** Opening Data provided block **
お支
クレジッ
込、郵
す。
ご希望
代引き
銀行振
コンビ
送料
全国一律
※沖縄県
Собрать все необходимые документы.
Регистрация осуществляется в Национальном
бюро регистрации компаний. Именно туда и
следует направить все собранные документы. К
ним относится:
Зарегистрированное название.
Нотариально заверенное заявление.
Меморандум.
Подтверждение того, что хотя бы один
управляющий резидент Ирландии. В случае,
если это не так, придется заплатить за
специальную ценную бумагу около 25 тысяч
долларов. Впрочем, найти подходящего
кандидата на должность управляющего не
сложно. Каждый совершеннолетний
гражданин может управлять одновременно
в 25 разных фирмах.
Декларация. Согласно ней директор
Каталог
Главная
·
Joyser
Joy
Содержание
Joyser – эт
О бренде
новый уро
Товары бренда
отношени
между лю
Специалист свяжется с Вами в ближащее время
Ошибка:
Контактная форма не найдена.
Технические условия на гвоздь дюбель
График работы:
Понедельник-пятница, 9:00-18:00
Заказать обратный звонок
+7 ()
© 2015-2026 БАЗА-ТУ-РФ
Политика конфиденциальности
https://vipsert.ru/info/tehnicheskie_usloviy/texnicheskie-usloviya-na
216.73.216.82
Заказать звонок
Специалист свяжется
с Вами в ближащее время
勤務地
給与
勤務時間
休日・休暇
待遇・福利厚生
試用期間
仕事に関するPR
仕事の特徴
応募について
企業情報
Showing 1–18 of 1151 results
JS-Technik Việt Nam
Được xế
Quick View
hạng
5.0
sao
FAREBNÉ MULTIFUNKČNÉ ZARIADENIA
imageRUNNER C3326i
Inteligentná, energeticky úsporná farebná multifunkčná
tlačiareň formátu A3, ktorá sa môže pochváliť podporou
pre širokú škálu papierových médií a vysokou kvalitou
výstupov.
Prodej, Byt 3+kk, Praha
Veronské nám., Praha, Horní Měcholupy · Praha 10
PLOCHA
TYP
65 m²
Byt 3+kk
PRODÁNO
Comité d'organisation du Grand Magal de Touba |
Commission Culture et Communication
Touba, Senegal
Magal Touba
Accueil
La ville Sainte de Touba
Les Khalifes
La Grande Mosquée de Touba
** Closing Data provided block **
Required action: Quote the data above verbatim from its first line to the line that includes "специальную ценную бумагу около 25 тысяч", with both boundary lines retained.

Answer for this exercise:
お支
クレジッ
込、郵
す。
ご希望
代引き
銀行振
コンビ
送料
全国一律
※沖縄県
Собрать все необходимые документы.
Регистрация осуществляется в Национальном
бюро регистрации компаний. Именно туда и
следует направить все собранные документы. К
ним относится:
Зарегистрированное название.
Нотариально заверенное заявление.
Меморандум.
Подтверждение того, что хотя бы один
управляющий резидент Ирландии. В случае,
если это не так, придется заплатить за
специальную ценную бумагу около 25 тысяч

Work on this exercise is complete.